The data comes from https://data.aad.gov.au/metadata/records/AAS_4326_microalga_toxicity which is published in this paper https://doi.org/10.1016/j.envpol.2017.05.034.
The approach is outlined by Ritz et al (2016) in their R ‘drc’ package, check out its description here. My understanding is that comped function is based on the Wheeler et al (2006) ratio test, while the EDcomp function comes from a Ritz et al (2006) paper
Load data and packages
Look at the structure, it contains 3 columns: Metal (with 2 factor levels), the numeric Conc, and the numeric Pcon. Pcon is our response (Growth Rate as percent of control), Conc is the measured concentration of Metal, which has Cu and Ni data.
library(drc)
dat<-read.table("EC50comparison.csv", header=T, sep=",")
head(dat)
## Metal Conc Pcon
## 1 Cu 12.61106 97.17794
## 2 Cu 12.54240 94.60096
## 3 Cu 12.84345 101.18122
## 4 Cu 43.45770 72.50561
## 5 Cu 42.39194 77.84305
## 6 Cu 44.07704 79.75710
Run drm model
I’m going to run a 3 parameter log logistic model on the data sets. You can do both at once by telling the drm function to look at factor levels in the column “Metal”
models<- drm(Pcon~Conc, Metal, data = dat, fct = LL.3())
plot(models)
Looks like there is a clear difference, and the EC50 confidence intervals don’t overlap:
ED(models, c(50), interval="delta")
##
## Estimated effective doses
##
## Estimate Std. Error Lower Upper
## e:Cu:50 62.4714 3.9288 54.6498 70.2930
## e:Ni:50 1600.2703 60.0883 1480.6436 1719.8970
Significance testing between the two EC50s
Because we have the full dataset that generated the code, its recommended we use the EDcomp function, which returns a highly significant p value
EDcomp(models, c(50,50))
##
## Estimated ratios of effect doses
##
## Estimate Std. Error t-value p-value
## Cu/Ni:50/50 3.9038e-02 2.8594e-03 -3.3607e+02 2.3533e-125
Alternatively you can use the comped function if you have the EC50 values and standard errors.

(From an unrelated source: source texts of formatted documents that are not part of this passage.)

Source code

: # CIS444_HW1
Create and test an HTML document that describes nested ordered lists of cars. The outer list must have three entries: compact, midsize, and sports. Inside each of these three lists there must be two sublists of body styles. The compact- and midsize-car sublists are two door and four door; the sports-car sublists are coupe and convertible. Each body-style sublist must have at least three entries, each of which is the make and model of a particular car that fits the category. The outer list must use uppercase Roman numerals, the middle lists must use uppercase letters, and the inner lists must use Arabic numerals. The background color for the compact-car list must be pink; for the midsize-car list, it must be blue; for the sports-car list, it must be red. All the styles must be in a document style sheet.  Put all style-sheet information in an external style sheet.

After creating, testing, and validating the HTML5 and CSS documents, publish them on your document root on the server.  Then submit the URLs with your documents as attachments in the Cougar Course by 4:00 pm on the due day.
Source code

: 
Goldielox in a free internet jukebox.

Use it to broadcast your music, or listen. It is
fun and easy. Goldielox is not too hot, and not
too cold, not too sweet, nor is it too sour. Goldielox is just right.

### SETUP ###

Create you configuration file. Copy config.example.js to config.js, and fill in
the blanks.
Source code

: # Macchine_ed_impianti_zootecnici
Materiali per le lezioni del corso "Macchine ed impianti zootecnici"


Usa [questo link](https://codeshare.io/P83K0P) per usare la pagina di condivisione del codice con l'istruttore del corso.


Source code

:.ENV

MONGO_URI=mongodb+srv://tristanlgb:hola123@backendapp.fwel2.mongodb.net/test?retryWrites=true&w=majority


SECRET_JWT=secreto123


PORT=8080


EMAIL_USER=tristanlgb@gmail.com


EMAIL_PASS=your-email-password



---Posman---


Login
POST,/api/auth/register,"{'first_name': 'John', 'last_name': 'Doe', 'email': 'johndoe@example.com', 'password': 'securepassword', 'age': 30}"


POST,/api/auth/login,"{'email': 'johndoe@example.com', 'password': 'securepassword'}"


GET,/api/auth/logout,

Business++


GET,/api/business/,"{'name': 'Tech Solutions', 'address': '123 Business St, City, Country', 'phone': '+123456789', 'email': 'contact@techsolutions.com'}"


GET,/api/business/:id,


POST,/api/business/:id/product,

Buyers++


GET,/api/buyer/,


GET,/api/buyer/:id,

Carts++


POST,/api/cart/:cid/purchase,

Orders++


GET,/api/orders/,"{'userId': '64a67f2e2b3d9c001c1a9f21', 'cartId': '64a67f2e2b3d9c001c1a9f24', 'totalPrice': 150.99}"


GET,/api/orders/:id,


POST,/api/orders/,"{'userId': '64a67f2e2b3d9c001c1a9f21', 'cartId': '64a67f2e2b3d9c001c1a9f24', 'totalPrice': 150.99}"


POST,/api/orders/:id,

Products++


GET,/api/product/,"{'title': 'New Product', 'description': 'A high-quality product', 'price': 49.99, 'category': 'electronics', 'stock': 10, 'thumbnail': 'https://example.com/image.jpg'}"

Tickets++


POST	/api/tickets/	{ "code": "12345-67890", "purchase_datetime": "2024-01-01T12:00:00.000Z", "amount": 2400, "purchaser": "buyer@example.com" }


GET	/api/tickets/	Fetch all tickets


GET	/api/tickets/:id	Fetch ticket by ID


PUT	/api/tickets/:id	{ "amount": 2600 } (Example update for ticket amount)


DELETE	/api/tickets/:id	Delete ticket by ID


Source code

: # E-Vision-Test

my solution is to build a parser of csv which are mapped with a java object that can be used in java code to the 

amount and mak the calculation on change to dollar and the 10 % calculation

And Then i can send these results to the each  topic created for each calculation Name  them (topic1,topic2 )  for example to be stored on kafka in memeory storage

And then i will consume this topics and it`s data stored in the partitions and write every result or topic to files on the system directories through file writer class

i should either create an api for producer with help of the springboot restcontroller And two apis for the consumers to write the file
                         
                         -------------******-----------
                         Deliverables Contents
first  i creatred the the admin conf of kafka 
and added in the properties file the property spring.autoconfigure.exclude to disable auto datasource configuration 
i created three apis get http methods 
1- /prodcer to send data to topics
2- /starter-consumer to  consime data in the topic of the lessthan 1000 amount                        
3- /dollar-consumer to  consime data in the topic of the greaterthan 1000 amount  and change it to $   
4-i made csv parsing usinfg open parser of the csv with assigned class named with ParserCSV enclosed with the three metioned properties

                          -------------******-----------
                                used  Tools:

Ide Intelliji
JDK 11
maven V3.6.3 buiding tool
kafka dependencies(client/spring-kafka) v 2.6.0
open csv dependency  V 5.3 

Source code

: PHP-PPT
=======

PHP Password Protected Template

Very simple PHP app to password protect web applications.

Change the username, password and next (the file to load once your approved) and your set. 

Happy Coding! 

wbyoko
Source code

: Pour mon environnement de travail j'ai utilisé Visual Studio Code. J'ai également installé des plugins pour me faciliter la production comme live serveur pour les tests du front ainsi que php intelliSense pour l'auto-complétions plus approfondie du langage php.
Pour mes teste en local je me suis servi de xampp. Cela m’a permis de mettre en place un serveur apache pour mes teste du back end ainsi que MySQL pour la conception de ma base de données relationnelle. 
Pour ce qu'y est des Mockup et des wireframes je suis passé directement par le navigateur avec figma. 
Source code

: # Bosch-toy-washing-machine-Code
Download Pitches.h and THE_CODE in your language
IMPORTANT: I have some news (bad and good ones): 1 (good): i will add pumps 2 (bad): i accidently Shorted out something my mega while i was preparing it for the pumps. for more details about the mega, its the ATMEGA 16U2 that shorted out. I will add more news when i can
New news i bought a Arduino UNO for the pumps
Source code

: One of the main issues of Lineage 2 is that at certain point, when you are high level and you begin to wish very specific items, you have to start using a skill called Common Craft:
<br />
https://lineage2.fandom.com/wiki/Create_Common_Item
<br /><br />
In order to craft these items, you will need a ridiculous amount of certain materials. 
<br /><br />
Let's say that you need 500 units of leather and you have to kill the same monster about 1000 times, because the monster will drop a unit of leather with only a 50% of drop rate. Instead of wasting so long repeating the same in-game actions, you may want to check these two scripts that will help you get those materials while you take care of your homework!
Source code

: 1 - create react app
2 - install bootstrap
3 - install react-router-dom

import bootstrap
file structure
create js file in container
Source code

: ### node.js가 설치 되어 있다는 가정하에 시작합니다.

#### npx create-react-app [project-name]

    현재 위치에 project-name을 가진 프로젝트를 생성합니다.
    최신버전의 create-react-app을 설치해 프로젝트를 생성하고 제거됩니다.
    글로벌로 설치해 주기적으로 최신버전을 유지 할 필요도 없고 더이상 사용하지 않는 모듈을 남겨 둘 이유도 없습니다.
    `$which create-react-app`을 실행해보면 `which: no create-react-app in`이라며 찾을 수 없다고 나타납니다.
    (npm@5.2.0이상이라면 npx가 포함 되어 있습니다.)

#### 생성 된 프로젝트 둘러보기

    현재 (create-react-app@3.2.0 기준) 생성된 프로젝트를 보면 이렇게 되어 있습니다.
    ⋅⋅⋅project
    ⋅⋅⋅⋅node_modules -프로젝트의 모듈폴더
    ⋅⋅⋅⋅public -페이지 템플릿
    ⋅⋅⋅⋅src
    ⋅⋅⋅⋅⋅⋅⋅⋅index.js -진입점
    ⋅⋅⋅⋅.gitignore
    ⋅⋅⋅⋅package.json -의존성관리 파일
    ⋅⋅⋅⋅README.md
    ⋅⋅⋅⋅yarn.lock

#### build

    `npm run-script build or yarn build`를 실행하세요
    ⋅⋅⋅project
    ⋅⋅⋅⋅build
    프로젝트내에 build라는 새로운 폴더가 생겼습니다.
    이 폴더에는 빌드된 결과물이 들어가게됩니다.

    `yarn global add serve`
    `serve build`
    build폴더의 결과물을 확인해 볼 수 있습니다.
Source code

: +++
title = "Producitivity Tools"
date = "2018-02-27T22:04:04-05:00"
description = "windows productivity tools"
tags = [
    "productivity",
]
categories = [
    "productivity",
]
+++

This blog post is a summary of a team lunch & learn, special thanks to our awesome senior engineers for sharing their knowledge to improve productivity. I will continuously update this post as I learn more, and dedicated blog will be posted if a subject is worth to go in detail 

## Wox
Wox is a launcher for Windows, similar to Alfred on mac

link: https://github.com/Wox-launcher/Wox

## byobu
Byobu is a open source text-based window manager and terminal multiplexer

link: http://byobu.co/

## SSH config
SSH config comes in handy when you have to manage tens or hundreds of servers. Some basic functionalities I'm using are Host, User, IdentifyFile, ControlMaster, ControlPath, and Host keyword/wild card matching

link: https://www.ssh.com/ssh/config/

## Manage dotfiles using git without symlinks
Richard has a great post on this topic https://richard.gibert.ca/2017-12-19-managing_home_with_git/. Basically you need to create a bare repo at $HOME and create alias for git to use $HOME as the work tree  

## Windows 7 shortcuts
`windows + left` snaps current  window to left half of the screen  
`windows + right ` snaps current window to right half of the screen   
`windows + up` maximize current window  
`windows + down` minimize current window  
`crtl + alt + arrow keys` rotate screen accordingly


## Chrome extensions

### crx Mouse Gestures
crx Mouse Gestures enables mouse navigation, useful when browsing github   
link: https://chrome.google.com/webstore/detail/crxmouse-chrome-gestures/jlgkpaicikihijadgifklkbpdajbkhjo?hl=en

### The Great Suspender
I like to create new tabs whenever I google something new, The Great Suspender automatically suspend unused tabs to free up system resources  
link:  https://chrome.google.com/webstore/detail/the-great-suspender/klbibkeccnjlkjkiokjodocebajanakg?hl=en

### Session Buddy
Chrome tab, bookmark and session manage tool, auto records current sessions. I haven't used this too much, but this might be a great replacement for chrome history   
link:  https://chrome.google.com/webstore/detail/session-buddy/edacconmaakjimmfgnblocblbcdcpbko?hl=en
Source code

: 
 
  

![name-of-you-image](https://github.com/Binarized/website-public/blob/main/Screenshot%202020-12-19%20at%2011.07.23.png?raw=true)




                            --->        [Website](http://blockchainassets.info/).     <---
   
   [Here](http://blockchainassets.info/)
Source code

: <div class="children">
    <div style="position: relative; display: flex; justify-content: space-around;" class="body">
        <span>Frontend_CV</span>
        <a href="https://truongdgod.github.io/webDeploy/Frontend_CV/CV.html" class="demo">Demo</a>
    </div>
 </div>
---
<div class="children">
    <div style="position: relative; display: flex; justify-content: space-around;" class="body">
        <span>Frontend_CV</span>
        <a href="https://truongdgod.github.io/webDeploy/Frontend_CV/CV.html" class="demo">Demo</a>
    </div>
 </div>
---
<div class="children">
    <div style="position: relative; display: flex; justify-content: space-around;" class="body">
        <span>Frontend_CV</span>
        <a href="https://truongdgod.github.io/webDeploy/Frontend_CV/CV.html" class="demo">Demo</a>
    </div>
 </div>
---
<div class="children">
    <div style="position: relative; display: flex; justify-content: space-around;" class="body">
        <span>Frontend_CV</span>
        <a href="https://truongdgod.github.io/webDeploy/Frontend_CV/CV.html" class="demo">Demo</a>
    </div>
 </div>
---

comped(c(61.98, 1600), c(2.4589,52.1428),log= FALSE, level = 0.95, operator = c("/"))
##
## Estimated ratio of effective doses
##
## Estimate Std. Error Lower Upper
## [1,] 0.0387375 0.0019888 0.0348394 0.0426
#If the confidence interval (range of lower and upper) contains 1, then it's not considered significant. In this case it doesn't, so there is a significant difference.